Niles Is a common name in the Lower Keys, not least because the GM and Nissan dealer in Key West goes by that name. At Mile marker 26 there is a forty-foot tall span that crosses Niles Channel, and on the north side of Summerland key there is a hidden roadway that goes by the same name. Its quite tricky to find as one has to take Horace Road (really!) off Highway One and make a couple of ninety degree turns through a sleeping trailer park.

If you can tear your eyes off the sleeping woofer you can see Niles Channel Bridge in the background. I had been turned on to the possibility of some off road tracks by a young kid I met recently doing doughnuts in his truck when I was out exploring some other dirt tracks. Niles Road itself is the usual more or less straight line between mangroves:


I really like these roads, smooth and slightly curvy with few homes and a gentle breeze whistling through the branches. Sometimes I wish they went on further. Other times I wished that when I reached the end I was alone. But here, after a mile of paved road I found these two huddled with their pedalo boat, an unsuitable craft for windy salt waters:

Sometimes you just get a bad vibe and I don't know what these two were up to but whatever it was I didn't want to leave my motorcycle alone with them so I bagged my planned hike into the bushes where the paved road runs out and I turned back towards civilization, without turning the engine off. Civilization consists of a couple of unoccupied homes and a couple with signs of life. This one looked wrecked but when i stopped to shoot the "picturesque" trailer i observed the house had signs of movement behind the mosquito netting on the porch. So, again, I rolled away without giving anyone time to ask me to move on. It was getting to be a theme of Niles Road.
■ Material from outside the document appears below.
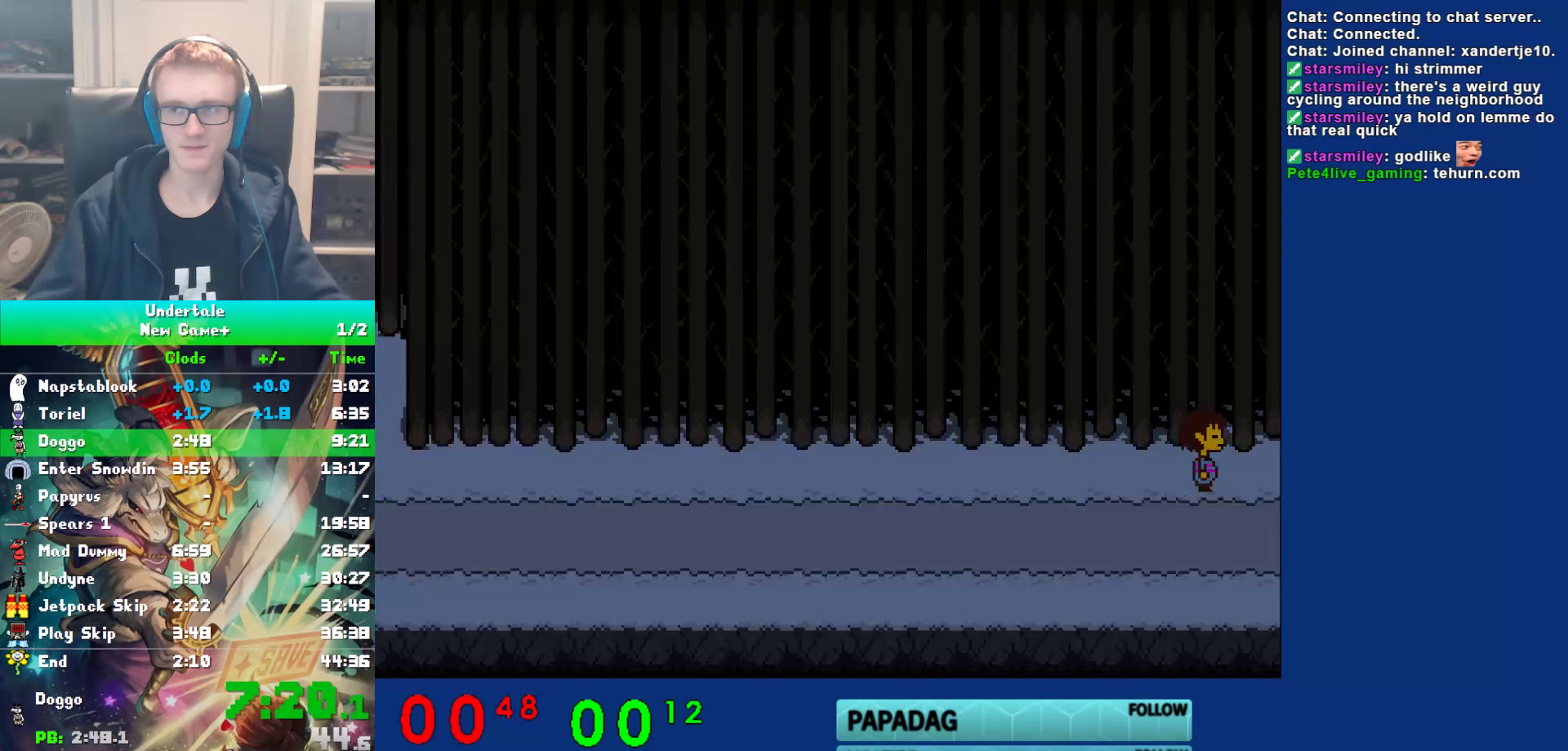
{"keys": ["right"], "events": []}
Then I spotted the dirt road turn off and finally found myself alone with Nature, on the peculiar marl particular to the dry season mangrove swamps:

So I worked my way through dry clay rutted by four wheeled vehicles, careful to keep my street Bonnie on the high side.

And it wasn't long before I hit moisture, deep water close in to shore as though it had been dug out by human hands, but in the process of being reclaimed by nature, as always:


And of course there is always human debris around in these places. Actually it was abundant and somewhat varied. First I found evidence of human ill treatment, a horseshoe crab used for sport. Its underside was pretty complete so it looked as though it had been plucked live and impaled, but perhaps I am reading more into than I should. Bored kids I suspected, for no reason other than I am extrapolating more than I should:

I tossed the baked little body back into the water where it sank slowly out of sight, a small Viking funeral. And if it was kids playing with the crab, then their elders and betters had been using this pristine spot as a dumping ground, ignoring the threat of a five hundred dollar fine as posted on signs along the roadway. A school bus roof? Priceless if not picturesque.

And more, so much more:



I even found a hillock a full six feet above sea level, and the altitude made me giddy scrambling up through the gravel, feathering the clutch, sliding the motorbike as I went:

I took the time to shoot a few more pictures of the Bonneville, and I confess I always like the look of the thing from the front, the aggressive tire and big round headlamp, very old fashioned I think. And in such surroundings too:

Further along I found an untouched trail, no signs of tire marks in a long time and the mud was smooth and flat, pierced by a few mangrove nematodes only:

And then back to the main road along the gravel trail:

And then back to the paved Niles Road, back towards the trailer park and sleeping dogs and busy fishermen and all the rest:

Highway One is overly busy during Spring Break with vehicles crowding the Overseas Highway in both directions at all hours, endless snakes of cars plodding to and from the bars of Key West. Luckily I had not far to go to get home and tend the sunburn brought on by my adventures. So little land so much fun. On a road bike no less.